Three thousand politicians and managers kick off their annual meeting in the Swiss resort of Davos on Tuesday, discussing solutions to global challenges despite the absence of some of the world's key leaders.
Brazil's new far-right President Jair Bolsonaro will hold the first keynote speech of the four-day World Economic Forum annual meeting in the snowy mountains in the afternoon.
It is Bolsonaro's first international appearance since he was sworn in as president at the start of January.

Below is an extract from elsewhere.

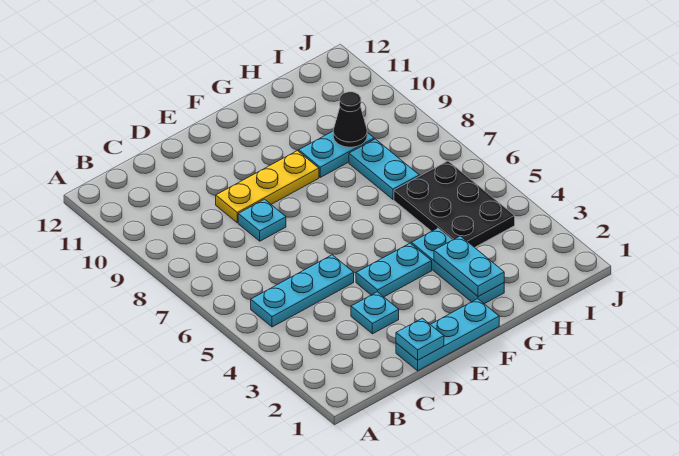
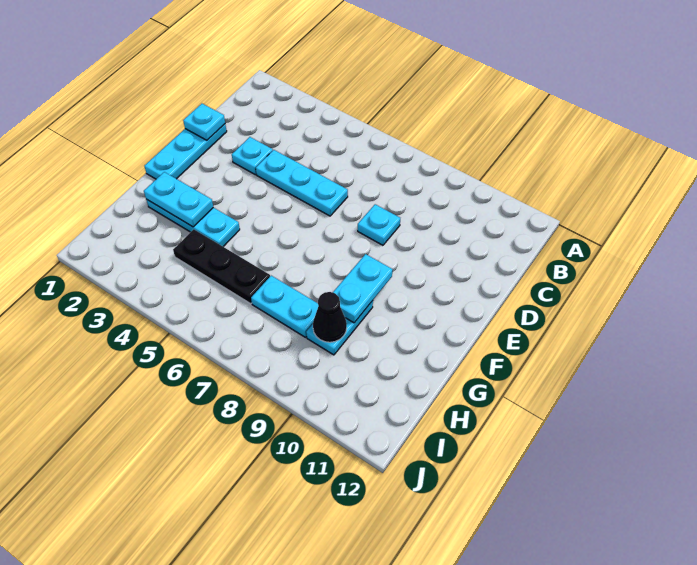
cyan 1x3 plate [251,255,354,327] -> cyan 1x3 plate turned to [256,150,348,216]
yellow 1x3 plate [216,151,319,223] -> none
cyan 1x2 plate [356,243,432,297] -> cyan 1x2 plate moved to [333,254,392,323]
black 2x3 plate [394,161,515,247] -> black 1x3 plate [173,229,270,304]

Although the controversial populist leader has already announced a plan to privatize infrastructure, it is still unclear whether he will really opt for ultra-liberal economic policies.
The Brazilian president takes the forum's keynote slot from U.S. President Donald Trump, who canceled his attendance to deal address a weekslong partial government shutdown.
British Prime Minister Theresa May, French President Emmanuel Macron and Zimbabwean President Emmerson Mnangagwa are also forgoing Davos this year, opting instead to address political crises at home.
Their absences are likely to place the focus on attendees such as German Chancellor Angela Merkel, Japanese Prime Minister Shinzo Abe or U.N. Secretary-General Antonio Guterres.
"This year Davos is defined by those who do not attend," IHS Markit chief economist Nariman Behravesh told AFP.
Davos may be reverting to its roots as a purely business forum, "which is not necessarily a bad thing," he said.
Slowing global economic growth, populism, political tensions, trade wars and Britain's unclear path out of the European Union are among the main worries of the world's leaders, according to surveys and forecast published ahead of the Davos meeting.
This year's official theme is "Globalization 4.0" - a vision of an interconnected world that tackles the economic inequality that goes along with globalized trade and production.
But while the gathering high in the Swiss Alps is dedicated to networking and schmoozing, the International Monetary Fund started the week with a downbeat downgrade of its forecasts for global growth.
The IMF notably cited a U.S.-China trade war, and Brexit clouds surrounding Britain's divorce from the European Union.
But while growth is slowing, aid charity Oxfam warned the Davos elite that inequality around the world most certainly is not.
The wealth of the world's 26 richest people is now equivalent to that of the poorest half of humanity, Oxfam said, warning that such an imbalance was stoking popular anger and undermining democracies around the world.
Three of those billionaires are attending Davos -- Microsoft co-founder Bill Gates, China's richest man Jack Ma and Indian tycoon Mukesh Ambani.
The WEF week features an eclectic lineup of discussions devoted to issues such as mindful parenting in the digital age, chronic loneliness, and harnessing artificial intelligence without destroying jobs.